_Document excerpt_
———
Posted on September 01 2017 | Author: Dana Baranovsky

Starting a new business in the value add agri-food space comes with its challenges. From product development, funding identification, packaging, marketing, commercialization, and promotion the task at hand is not a simple one.  With so many steps and hurdles between product concept and commercialization, it’s easy to forget a critical step – a regulatory strategy.


What is Regulatory Strategy?

A regulatory strategy aligns with your business timeline. As you progress from milestone to milestone, from product concept to commercialization, you also progress through a regulatory timeline.

It is essential to understand what acts and regulations are relevant to your product. In Canada, Health Canada is responsible for establishing the safety and nutritional requirements for food regulations, while the Canadian Food Inspection Agency (CFIA) enforces these regulations. Federal regulations such as the Food and Drug Act (FDA) and the Food and Drug Regulations (FDR) must be met by all food manufactures. However, each province may have additional regulations as well. Depending on your food product, there may be specific regulations that affect your product such as the Maple Products Regulations (MPR), Processed Products Regulations (PPR), or Fish Inspection Regulations (FIR) to name a few.

Start-ups in the agri-food space should consider the regulatory requirements from the initial planning stages. Unforeseen regulations can become huge hurdles; setting back projects and can become very costly. For example, if your product is labelled with a non-compliant health claim, it can be pulled from store shelves, and you will have to redesign and order new packaging.


Creating a Regulatory Strategy.

Creating a regulatory strategy can be difficult without any regulatory experience. Entrepreneurs doing their due diligence must search through acts and regulations and find applicable clauses. Fortunately, the CFIA is a great resource for information on food labelling and making health claims.

Regulatory due diligence is a labour intensive process and it is not as appealing as product development or marketing, however it is critical to successful food business.
———
_The data_

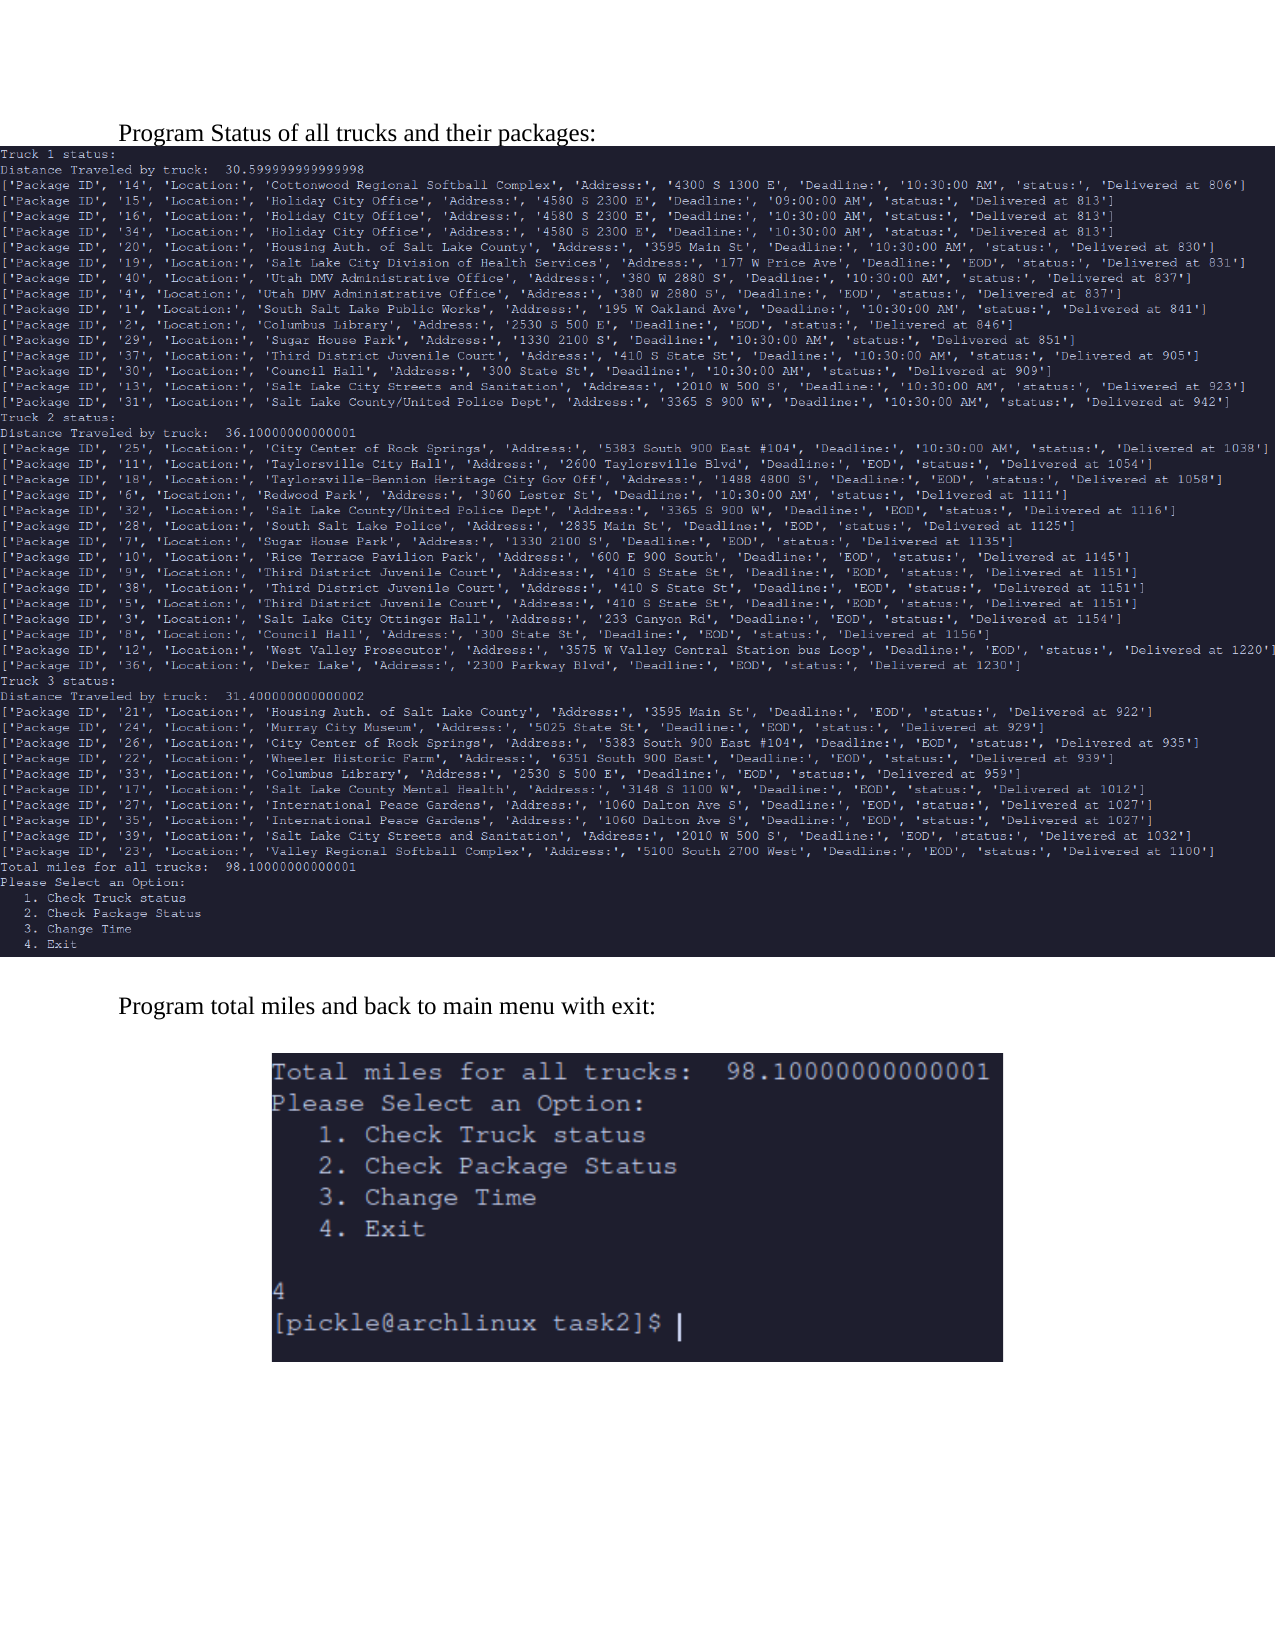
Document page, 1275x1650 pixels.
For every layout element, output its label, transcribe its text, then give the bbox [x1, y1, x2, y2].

picture [0, 146, 1275, 957]
text Program Status of all trucks and their packages: [118, 118, 1157, 146]
text Program total miles and back to main menu with exit: [118, 991, 1157, 1020]
picture [271, 1053, 1004, 1362]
———
_Task requirements_
1: Please reproduce the regulatory strategy post word for word, the stretch from "What is Regulatory" through "a regulatory timeline.".
2: List every line of the records that contains the string "text".

_Responses to the exercise_
1:
What is Regulatory Strategy?

A regulatory strategy aligns with your business timeline. As you progress from milestone to milestone, from product concept to commercialization, you also progress through a regulatory timeline.

2:
For every layout element, output its label, transcribe its text, then give the bbox [x1, y1, x2, y2].
text Program Status of all trucks and their packages: [118, 118, 1157, 146]
text Program total miles and back to main menu with exit: [118, 991, 1157, 1020]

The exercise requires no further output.